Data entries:
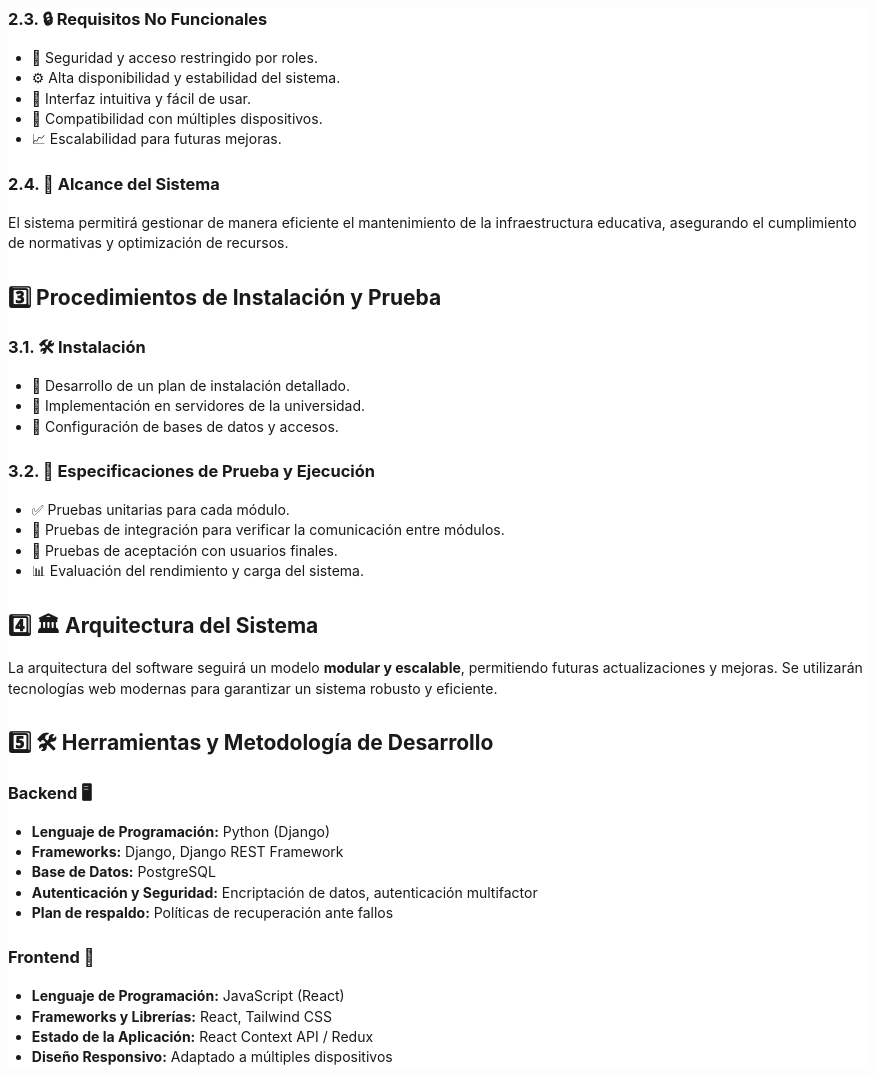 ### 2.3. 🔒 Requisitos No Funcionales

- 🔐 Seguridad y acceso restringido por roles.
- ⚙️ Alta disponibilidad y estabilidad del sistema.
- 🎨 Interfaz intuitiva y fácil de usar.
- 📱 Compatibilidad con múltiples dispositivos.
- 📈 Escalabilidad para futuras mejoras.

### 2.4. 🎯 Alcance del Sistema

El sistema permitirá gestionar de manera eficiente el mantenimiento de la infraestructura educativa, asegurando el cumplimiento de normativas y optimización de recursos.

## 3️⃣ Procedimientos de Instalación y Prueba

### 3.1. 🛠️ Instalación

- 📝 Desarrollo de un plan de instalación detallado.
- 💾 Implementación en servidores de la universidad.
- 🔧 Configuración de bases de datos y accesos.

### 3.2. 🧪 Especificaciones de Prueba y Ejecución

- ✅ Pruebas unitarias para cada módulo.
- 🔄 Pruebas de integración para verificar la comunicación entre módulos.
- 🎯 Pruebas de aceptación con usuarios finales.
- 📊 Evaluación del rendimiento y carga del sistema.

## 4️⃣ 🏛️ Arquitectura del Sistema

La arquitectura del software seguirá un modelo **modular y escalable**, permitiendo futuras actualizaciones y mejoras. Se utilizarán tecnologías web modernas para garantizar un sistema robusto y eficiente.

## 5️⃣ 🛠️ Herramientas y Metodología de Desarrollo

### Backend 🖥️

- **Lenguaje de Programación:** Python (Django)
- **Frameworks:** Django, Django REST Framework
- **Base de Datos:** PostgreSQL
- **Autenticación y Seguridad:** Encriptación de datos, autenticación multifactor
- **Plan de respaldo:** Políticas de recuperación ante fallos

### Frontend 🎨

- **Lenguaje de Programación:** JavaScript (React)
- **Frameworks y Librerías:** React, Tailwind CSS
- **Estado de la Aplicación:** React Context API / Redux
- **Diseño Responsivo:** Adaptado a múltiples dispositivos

Try it: Edit the source text of the records above by replacing every occurrence of "Django" with "Flask", keeping everything else unchanged. Reproduce only the revised source text, omitting the pictures.

Answer:
 ### 2.3. 🔒 Requisitos No Funcionales

- 🔐 Seguridad y acceso restringido por roles.
- ⚙️ Alta disponibilidad y estabilidad del sistema.
- 🎨 Interfaz intuitiva y fácil de usar.
- 📱 Compatibilidad con múltiples dispositivos.
- 📈 Escalabilidad para futuras mejoras.

### 2.4. 🎯 Alcance del Sistema

El sistema permitirá gestionar de manera eficiente el mantenimiento de la infraestructura educativa, asegurando el cumplimiento de normativas y optimización de recursos.

## 3️⃣ Procedimientos de Instalación y Prueba

### 3.1. 🛠️ Instalación

- 📝 Desarrollo de un plan de instalación detallado.
- 💾 Implementación en servidores de la universidad.
- 🔧 Configuración de bases de datos y accesos.

### 3.2. 🧪 Especificaciones de Prueba y Ejecución

- ✅ Pruebas unitarias para cada módulo.
- 🔄 Pruebas de integración para verificar la comunicación entre módulos.
- 🎯 Pruebas de aceptación con usuarios finales.
- 📊 Evaluación del rendimiento y carga del sistema.

## 4️⃣ 🏛️ Arquitectura del Sistema

La arquitectura del software seguirá un modelo **modular y escalable**, permitiendo futuras actualizaciones y mejoras. Se utilizarán tecnologías web modernas para garantizar un sistema robusto y eficiente.

## 5️⃣ 🛠️ Herramientas y Metodología de Desarrollo

### Backend 🖥️

- **Lenguaje de Programación:** Python (Flask)
- **Frameworks:** Flask, Flask REST Framework
- **Base de Datos:** PostgreSQL
- **Autenticación y Seguridad:** Encriptación de datos, autenticación multifactor
- **Plan de respaldo:** Políticas de recuperación ante fallos

### Frontend 🎨

- **Lenguaje de Programación:** JavaScript (React)
- **Frameworks y Librerías:** React, Tailwind CSS
- **Estado de la Aplicación:** React Context API / Redux
- **Diseño Responsivo:** Adaptado a múltiples dispositivos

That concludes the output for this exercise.